**WHAT TO PRODUCE:** If an entry holds a picture, leave the picture out and output everything else exactly.
_ _ _
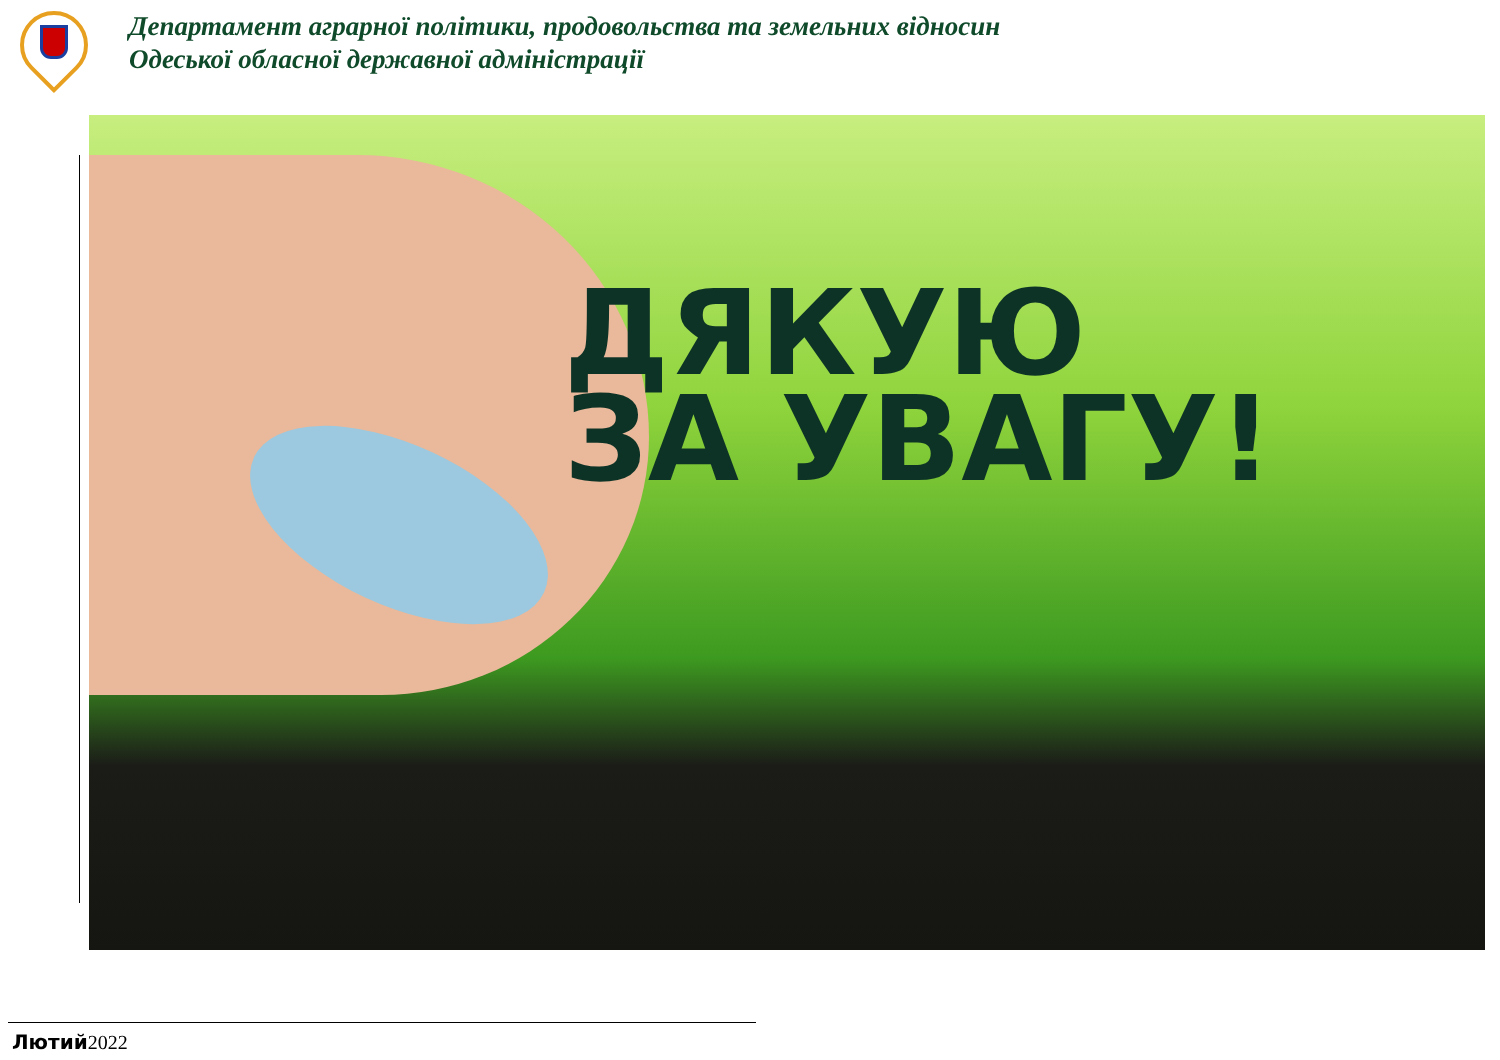Департамент аграрної політики, продовольства та земельних відносин
Одеської обласної державної адміністрації
ДЯКУЮ
ЗА УВАГУ!
Лютий 2022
_ _ _
**RESULT OF THIS TASK:**
Департамент аграрної політики, продовольства та земельних відносин
Одеської обласної державної адміністрації
ДЯКУЮ
ЗА УВАГУ!
Лютий 2022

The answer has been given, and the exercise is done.